● **Required action**
In full and without change, repeat the records shown below.
══════════
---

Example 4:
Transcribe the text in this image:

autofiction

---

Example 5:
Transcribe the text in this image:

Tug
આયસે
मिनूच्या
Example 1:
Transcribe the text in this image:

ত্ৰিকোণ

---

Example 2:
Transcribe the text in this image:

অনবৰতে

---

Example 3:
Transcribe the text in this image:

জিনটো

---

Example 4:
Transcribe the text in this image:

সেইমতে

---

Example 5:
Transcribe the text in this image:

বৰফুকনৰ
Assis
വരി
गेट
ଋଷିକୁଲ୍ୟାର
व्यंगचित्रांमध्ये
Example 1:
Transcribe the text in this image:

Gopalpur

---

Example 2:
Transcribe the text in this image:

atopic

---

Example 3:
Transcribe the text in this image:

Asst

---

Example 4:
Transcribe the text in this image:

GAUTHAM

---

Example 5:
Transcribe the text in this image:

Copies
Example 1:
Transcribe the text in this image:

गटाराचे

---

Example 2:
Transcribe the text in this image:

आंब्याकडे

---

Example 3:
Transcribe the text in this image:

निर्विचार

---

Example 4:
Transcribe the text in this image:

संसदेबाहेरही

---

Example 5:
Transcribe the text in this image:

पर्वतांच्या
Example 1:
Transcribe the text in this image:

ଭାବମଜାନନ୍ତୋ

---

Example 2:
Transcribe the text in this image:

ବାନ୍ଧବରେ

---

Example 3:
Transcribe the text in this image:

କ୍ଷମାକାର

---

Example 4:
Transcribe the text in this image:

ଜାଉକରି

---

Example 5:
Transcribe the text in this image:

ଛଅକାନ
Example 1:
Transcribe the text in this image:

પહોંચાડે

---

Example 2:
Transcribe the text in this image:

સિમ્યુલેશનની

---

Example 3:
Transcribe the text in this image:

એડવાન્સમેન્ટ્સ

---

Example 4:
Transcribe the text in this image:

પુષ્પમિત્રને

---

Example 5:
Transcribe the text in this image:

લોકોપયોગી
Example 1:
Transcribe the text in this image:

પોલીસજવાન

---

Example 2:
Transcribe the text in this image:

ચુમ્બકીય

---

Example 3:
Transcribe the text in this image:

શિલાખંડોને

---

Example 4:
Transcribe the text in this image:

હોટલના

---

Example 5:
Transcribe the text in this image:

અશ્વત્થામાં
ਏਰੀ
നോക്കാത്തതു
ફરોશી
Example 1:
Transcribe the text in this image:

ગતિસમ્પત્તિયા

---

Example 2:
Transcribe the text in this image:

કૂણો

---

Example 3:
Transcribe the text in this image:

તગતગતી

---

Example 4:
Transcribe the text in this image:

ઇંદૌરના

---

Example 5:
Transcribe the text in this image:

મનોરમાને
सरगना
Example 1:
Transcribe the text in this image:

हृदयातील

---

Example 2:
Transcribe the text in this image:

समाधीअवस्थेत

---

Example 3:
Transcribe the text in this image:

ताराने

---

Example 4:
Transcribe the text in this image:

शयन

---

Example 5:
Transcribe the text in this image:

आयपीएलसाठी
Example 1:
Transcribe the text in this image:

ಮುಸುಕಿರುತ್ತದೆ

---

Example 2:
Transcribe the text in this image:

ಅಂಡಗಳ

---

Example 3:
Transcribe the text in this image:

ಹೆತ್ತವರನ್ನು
══════════
● **Task response**
---

Example 4:
Transcribe the text in this image:

autofiction

---

Example 5:
Transcribe the text in this image:

Tug
આયસે
मिनूच्या
Example 1:
Transcribe the text in this image:

ত্ৰিকোণ

---

Example 2:
Transcribe the text in this image:

অনবৰতে

---

Example 3:
Transcribe the text in this image:

জিনটো

---

Example 4:
Transcribe the text in this image:

সেইমতে

---

Example 5:
Transcribe the text in this image:

বৰফুকনৰ
Assis
വരി
गेट
ଋଷିକୁଲ୍ୟାର
व्यंगचित्रांमध्ये
Example 1:
Transcribe the text in this image:

Gopalpur

---

Example 2:
Transcribe the text in this image:

atopic

---

Example 3:
Transcribe the text in this image:

Asst

---

Example 4:
Transcribe the text in this image:

GAUTHAM

---

Example 5:
Transcribe the text in this image:

Copies
Example 1:
Transcribe the text in this image:

गटाराचे

---

Example 2:
Transcribe the text in this image:

आंब्याकडे

---

Example 3:
Transcribe the text in this image:

निर्विचार

---

Example 4:
Transcribe the text in this image:

संसदेबाहेरही

---

Example 5:
Transcribe the text in this image:

पर्वतांच्या
Example 1:
Transcribe the text in this image:

ଭାବମଜାନନ୍ତୋ

---

Example 2:
Transcribe the text in this image:

ବାନ୍ଧବରେ

---

Example 3:
Transcribe the text in this image:

କ୍ଷମାକାର

---

Example 4:
Transcribe the text in this image:

ଜାଉକରି

---

Example 5:
Transcribe the text in this image:

ଛଅକାନ
Example 1:
Transcribe the text in this image:

પહોંચાડે

---

Example 2:
Transcribe the text in this image:

સિમ્યુલેશનની

---

Example 3:
Transcribe the text in this image:

એડવાન્સમેન્ટ્સ

---

Example 4:
Transcribe the text in this image:

પુષ્પમિત્રને

---

Example 5:
Transcribe the text in this image:

લોકોપયોગી
Example 1:
Transcribe the text in this image:

પોલીસજવાન

---

Example 2:
Transcribe the text in this image:

ચુમ્બકીય

---

Example 3:
Transcribe the text in this image:

શિલાખંડોને

---

Example 4:
Transcribe the text in this image:

હોટલના

---

Example 5:
Transcribe the text in this image:

અશ્વત્થામાં
ਏਰੀ
നോക്കാത്തതു
ફરોશી
Example 1:
Transcribe the text in this image:

ગતિસમ્પત્તિયા

---

Example 2:
Transcribe the text in this image:

કૂણો

---

Example 3:
Transcribe the text in this image:

તગતગતી

---

Example 4:
Transcribe the text in this image:

ઇંદૌરના

---

Example 5:
Transcribe the text in this image:

મનોરમાને
सरगना
Example 1:
Transcribe the text in this image:

हृदयातील

---

Example 2:
Transcribe the text in this image:

समाधीअवस्थेत

---

Example 3:
Transcribe the text in this image:

ताराने

---

Example 4:
Transcribe the text in this image:

शयन

---

Example 5:
Transcribe the text in this image:

आयपीएलसाठी
Example 1:
Transcribe the text in this image:

ಮುಸುಕಿರುತ್ತದೆ

---

Example 2:
Transcribe the text in this image:

ಅಂಡಗಳ

---

Example 3:
Transcribe the text in this image:

ಹೆತ್ತವರನ್ನು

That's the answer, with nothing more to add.